(Multi-frame object listings)
[Start of Attachment]
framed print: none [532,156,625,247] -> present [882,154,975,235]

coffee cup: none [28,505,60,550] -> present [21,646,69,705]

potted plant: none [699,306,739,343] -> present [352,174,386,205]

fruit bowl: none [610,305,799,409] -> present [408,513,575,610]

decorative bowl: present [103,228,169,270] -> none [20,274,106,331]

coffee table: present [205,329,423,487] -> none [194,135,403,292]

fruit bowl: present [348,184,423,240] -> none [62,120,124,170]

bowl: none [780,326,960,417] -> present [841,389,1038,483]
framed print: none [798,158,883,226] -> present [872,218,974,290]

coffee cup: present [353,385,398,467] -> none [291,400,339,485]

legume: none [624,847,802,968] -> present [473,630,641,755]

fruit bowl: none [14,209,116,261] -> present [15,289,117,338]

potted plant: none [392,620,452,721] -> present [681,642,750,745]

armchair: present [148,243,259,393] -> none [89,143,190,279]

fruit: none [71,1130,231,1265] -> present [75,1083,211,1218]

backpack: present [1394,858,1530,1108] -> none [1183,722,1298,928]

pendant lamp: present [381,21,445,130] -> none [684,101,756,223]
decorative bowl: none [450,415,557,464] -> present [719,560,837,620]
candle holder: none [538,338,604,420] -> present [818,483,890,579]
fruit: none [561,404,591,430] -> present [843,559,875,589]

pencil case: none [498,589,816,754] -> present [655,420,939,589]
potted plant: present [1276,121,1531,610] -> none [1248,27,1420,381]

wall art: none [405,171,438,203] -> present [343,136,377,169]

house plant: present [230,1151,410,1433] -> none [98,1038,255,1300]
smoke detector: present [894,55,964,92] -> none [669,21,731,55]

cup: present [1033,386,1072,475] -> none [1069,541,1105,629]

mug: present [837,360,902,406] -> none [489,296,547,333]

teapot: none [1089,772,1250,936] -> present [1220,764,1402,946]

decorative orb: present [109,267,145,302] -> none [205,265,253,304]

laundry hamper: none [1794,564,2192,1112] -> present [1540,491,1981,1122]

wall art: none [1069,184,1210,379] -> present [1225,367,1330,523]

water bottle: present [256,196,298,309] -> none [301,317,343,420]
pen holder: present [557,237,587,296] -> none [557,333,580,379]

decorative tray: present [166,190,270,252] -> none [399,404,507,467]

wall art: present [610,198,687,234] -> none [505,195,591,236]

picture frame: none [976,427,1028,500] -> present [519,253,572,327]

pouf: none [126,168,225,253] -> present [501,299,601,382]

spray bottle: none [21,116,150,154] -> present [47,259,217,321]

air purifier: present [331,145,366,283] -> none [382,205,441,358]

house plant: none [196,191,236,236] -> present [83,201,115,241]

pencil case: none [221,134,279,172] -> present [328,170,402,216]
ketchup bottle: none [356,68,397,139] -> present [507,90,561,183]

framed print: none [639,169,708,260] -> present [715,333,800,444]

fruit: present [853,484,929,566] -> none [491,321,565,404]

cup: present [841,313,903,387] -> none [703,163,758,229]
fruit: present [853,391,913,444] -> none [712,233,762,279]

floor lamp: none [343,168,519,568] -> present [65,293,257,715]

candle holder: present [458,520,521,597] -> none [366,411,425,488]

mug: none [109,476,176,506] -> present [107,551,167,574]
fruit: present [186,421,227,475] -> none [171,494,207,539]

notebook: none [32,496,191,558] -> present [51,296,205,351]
[End of Attachment]
TASK TO COMPLETE: Which of the lines above mention the word "pencil"? Pull those lines out.

TASK OUTPUT:
pencil case: none [498,589,816,754] -> present [655,420,939,589]
pencil case: none [221,134,279,172] -> present [328,170,402,216]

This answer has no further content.